• PROBLEM SET
a) Please reproduce the passage of the Chiang Mai Red Shirt account from "The stage show" to "word ‘phray’ (commoner/serf).".
b) Using the Chiang Mai Red Shirt account, answer these questions:
(i) Where do the faithful gather each day?
(ii) How many soldiers held guard outside the Hall?
(iii) What word was printed on the red t-shirts the local entrepreneurs sold?
─── SOURCE EXTRACT ───
The most obvious sign of the Red presence is the faithful who gather daily outside the Worarot Hotel, the headquarters of Chiang Mai’s Red Shirt movement. And though the numbers have been little more than a few dozen on the occasions I have visited since the rally began, the Red Shirt supporters up here are not to be underestimated. Earlier last week a local newspaper reported that four members of the core Chiang Mai Red Shirt group, ‘Rak Chiang Mai 51’ (Love Chiang Mai ‘08), had been sentenced to 20-years imprisonment for the (bashing) murder of the elderly father of a local Yellow Shirt community-radio operator in 2008. In February 2009, the group forcibly shut down a local gay pride parade, later citing as justification that such activities contravened traditional northern ‘Lanna’ culture. This appeal to an essentialised Lanna identity has become part of the regular discourse of some of the group’s more eloquent spokespeople.

It was with little surprise then that amidst the flurry of blogs, twitters, posts etc that were keeping internet users updated on events in Bangkok last night, reports emerged of Red Shirts storming the Provincial Hall in Chiang Mai. It was against this background that I decided to go along and see for myself what exactly was taking place, frustrated at the lack of coverage either in the Bangkok or local Chiang Mai press. Upon entering the Provincial Hall grounds it became clear that there was no great protest underway. Apparently, Saturday night had seen a minor scuffle between Red Shirts and police take place, though negotiations promptly ended hostilities. As a consequence, an arrangement was made by which the Red Shirts could temporarily set up shop in the Provincial Hall grounds, which they evidently have. A stage has been erected, a photo display of the dead and injured has been mounted, and it seems that local rallies will take place here for the foreseeable future. It was into the first of these rallies that I had stumbled.

There was something slightly surreal about attending this Red Shirt rally. The atmosphere was broadly that of a ‘family friendly’ picnic, with a touch of vaudeville thrown in from time-to-time by the lively ‘performers’ delivering their speeches on stage. Though it was the night after Thailand’s worst political violence since 1992, the turn-out was relatively small, perhaps 200 to begin with and rising to around 300-400 a few hours later. The crowd comprised people of all age groups, and included Border Patrol Policeman wandering around with red ribbons tied around their necks, their political allegiance clearly on show. A group of between 20-30 soldiers held guard outside the Hall itself, with Red Shirts frequently engaging them in amiable conversation.

The stage show began falteringly, technical problems requiring a voice on the loudspeaker to ask if anyone had a spare notebook computer which could be borrowed (I didn’t notice anyone venturing forward!). Local entrepreneurs wandered around selling bamboo mats and red t-shirts emblazoned with the word ‘phray’ (commoner/serf).
─── RAW RECORDS ───
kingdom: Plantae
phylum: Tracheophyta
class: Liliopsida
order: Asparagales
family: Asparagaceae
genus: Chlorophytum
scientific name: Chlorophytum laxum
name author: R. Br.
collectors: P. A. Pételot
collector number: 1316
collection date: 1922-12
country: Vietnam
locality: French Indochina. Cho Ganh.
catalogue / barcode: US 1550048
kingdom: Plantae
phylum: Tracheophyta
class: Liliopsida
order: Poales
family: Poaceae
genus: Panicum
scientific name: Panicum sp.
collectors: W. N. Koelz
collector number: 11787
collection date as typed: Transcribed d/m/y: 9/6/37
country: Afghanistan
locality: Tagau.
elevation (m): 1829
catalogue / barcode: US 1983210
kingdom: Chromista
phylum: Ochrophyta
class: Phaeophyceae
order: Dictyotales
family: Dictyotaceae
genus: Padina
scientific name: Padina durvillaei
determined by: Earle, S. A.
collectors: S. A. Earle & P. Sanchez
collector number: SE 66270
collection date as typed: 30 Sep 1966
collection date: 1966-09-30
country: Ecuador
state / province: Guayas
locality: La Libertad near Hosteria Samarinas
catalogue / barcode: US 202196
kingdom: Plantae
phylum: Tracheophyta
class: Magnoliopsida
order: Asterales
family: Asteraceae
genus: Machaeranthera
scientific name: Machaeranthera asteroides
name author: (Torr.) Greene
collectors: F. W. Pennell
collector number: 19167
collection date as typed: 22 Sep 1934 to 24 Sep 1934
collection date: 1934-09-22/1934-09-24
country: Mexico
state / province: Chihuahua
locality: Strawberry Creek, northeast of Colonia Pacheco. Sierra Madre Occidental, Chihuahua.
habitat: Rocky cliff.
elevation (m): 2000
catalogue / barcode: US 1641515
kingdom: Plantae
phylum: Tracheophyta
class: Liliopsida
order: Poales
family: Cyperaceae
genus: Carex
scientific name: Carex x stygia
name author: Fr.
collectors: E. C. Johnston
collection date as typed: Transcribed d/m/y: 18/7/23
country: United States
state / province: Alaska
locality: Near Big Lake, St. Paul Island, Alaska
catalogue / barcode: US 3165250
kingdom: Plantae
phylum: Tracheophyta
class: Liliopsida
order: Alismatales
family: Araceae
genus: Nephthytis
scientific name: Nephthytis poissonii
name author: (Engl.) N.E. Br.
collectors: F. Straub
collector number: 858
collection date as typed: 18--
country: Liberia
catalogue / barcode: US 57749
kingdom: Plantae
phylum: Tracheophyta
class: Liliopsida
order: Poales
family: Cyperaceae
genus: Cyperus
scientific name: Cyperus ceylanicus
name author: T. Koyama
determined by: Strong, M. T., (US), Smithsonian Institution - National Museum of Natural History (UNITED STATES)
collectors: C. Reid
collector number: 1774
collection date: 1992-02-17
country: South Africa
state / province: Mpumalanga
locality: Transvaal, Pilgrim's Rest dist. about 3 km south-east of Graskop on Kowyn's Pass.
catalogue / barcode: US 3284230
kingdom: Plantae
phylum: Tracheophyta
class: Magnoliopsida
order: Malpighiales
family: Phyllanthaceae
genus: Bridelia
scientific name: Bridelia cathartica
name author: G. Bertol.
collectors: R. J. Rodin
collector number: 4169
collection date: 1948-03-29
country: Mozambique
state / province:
───
• ANSWERS PER TASK
a)
The stage show began falteringly, technical problems requiring a voice on the loudspeaker to ask if anyone had a spare notebook computer which could be borrowed (I didn’t notice anyone venturing forward!). Local entrepreneurs wandered around selling bamboo mats and red t-shirts emblazoned with the word ‘phray’ (commoner/serf).

b)
(i) Outside the Worarot Hotel, the headquarters of Chiang Mai's Red Shirt movement.
(ii) Between 20 and 30.
(iii) 'phray' (commoner/serf).